Are you planning to start a family? If so, you might outgrow a starter home before you know it. You might consider looking for something bigger — and check out the school district, too, before buying.
It’s all about determining your first home’s shelf life — and how long you think you’ll be there. Also worth thinking about: Your starter home may serve as a passive income provider in the future. Consider how the property might work as a rental unit.
Another “life readiness” consideration to buying a house: Do you have the time and desire to handle maintenance, such as yardwork, repair and upkeep? If yes, then owning a home can give you plenty to do on weekends!
Am I financially ready to buy a house?
To assess your financial readiness for homeownership, you’ll want to consider three components that determine your home loan worthiness: credit score, debt load and down payment.
Your credit score not only determines what kind of loan you may qualify for, but it’s a major factor influencing the interest rate you’ll pay on a mortgage.
You can get an FHA loan with a credit score around 580, but you’ll have more choices in loan products with a FICO of 620 and up. Typically, the lowest mortgage rates come with having a high credit score of 760 or better.

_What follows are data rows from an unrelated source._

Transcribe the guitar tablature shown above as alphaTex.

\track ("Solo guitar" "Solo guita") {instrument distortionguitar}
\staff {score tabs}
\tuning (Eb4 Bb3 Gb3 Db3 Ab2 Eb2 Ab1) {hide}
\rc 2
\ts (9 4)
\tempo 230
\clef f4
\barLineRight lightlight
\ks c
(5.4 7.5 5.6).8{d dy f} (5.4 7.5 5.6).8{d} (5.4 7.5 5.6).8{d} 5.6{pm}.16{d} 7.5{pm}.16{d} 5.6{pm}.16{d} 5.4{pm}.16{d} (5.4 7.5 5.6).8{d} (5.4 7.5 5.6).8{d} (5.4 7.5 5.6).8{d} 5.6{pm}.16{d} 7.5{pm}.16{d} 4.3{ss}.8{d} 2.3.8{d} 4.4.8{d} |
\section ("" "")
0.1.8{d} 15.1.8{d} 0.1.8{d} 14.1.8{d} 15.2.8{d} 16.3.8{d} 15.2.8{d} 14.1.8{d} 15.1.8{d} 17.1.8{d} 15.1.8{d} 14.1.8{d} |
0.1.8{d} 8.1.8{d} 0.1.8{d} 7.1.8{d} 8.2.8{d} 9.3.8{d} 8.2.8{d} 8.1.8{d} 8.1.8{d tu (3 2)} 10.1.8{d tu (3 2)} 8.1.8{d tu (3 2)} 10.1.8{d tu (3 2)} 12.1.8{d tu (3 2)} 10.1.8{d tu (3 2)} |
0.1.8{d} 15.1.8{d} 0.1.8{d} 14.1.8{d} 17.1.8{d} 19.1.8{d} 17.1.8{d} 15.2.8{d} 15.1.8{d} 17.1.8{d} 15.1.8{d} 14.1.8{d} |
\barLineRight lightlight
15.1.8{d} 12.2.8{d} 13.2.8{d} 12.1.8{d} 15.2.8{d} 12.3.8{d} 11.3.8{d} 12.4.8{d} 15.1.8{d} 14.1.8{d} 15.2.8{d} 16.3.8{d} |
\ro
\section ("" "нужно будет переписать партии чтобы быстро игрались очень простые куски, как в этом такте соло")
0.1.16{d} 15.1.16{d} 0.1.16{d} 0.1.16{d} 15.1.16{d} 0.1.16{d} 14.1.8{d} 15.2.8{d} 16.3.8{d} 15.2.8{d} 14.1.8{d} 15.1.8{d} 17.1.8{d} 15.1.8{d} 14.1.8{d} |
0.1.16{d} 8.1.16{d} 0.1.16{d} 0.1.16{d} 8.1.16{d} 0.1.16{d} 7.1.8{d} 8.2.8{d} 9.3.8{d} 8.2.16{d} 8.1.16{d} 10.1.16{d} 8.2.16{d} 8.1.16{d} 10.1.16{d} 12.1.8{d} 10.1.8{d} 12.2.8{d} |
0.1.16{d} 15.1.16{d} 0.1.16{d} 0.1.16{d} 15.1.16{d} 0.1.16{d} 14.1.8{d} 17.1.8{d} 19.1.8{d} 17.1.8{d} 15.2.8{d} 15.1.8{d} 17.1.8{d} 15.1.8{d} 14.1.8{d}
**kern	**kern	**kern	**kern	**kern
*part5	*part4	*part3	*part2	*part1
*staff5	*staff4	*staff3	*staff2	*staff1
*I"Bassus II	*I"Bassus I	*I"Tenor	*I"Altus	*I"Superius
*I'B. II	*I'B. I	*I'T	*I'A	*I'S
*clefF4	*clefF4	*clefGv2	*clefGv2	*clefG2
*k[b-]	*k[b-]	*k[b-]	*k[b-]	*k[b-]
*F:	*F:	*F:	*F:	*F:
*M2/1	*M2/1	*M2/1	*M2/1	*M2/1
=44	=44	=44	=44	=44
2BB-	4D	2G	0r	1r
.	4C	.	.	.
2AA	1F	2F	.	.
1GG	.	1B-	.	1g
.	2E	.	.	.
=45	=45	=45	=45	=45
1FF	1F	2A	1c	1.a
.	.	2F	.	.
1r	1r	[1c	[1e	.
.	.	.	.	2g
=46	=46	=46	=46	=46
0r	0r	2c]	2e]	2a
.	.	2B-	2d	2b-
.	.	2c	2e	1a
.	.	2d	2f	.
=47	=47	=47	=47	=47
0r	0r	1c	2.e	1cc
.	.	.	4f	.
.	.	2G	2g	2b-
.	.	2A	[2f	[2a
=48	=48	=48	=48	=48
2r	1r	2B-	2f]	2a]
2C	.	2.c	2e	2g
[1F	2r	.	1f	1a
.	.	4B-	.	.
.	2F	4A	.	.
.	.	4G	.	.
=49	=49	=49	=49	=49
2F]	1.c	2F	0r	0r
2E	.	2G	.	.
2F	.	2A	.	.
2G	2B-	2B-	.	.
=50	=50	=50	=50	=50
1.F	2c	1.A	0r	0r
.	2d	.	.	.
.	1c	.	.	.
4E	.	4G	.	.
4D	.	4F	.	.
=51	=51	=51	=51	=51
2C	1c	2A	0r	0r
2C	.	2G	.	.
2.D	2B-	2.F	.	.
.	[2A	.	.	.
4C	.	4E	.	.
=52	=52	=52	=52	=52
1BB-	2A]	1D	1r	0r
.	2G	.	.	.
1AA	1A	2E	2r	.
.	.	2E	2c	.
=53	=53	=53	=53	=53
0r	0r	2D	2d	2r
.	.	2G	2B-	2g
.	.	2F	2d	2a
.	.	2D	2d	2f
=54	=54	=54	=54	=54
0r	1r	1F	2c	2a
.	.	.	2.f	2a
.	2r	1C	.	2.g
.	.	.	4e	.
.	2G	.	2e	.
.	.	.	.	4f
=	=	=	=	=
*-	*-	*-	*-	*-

Many lenders use the following debt load formula to determine how much house you can afford: Your house-related payments (principal and interest, taxes, insurance) shouldn’t exceed 28% of your pretax income, and your total monthly debt obligation shouldn’t exceed 36% of your monthly pretax income. (Government-backed loans tend to be a bit more flexible.)
The formula’s called the debt-to-income ratio, or DTI. It looks like this:
Total debt / Gross income = Debt-to-income ratio
Say you have total minimum payments of $7,200 toward all your debt each year; that’s $600 a month. If you make $60,000 per year, or $5,000 per month, your debt-to-income ratio is 12%. As we mentioned above, conventional lenders generally want to see an all-in DTI of 36% of your gross income or below — including your house note — but some lenders will allow for wiggle room on this, and if they determine you have the ability to repay, they may go above this watermark.
In the above scenario, that leaves 24% of your annual salary available for your housing expenses (36% minus 12%), or $14,400. Your mortgage budget would need to be around $1,200 per month.
Before you rush to a mortgage calculator to see how much house your target monthly payment will buy, remember to consider more than just principal and interest — there are also property taxes, homeowners insurance and other expenses that will have to be accounted for.
There are ongoing — and maybe increasing — life expenses to think about, too. Building a family can mean adding the cost of day care to your budget. That’s not a minor expense.
You’ll probably want to start a college savings plan for that wet-bottomed bundle of joy, as well.
And you’re likely to see rising property taxes now that you’re a tax-paying property owner. All in all, it is essential to have a solid income with fair expectations that cash flow will continue.
This is the high hurdle that you probably already know about. At some point you’ll need to have a nice plump savings account to tap for the down payment and closing costs. Mortgage closing costs run from 2% to 5% of the loan cost, including property taxes, mortgage insurance and more.
There are no-down-payment loans available; you’ll want to understand the pros and cons of each option. And it’s certainly important to find out if you qualify for first-time home buyer down payment assistance programs. But here’s the lay of the land: While zero-to-the-traditional-20% down is the typical spread, for first-time buyers who financed their home the median down payment was 6%, according to a 2019 report by the National Association of Realtors.
Knowing you’re ready
All of this may seem overwhelming. That’s a natural reaction when you first begin considering buying a home. But as you dig down into the numbers and begin laying the financial foundation to homeownership, you’ll realize that with a bit of effort, it can be within your reach.
As you become financially ready, your emotional readiness will likely follow.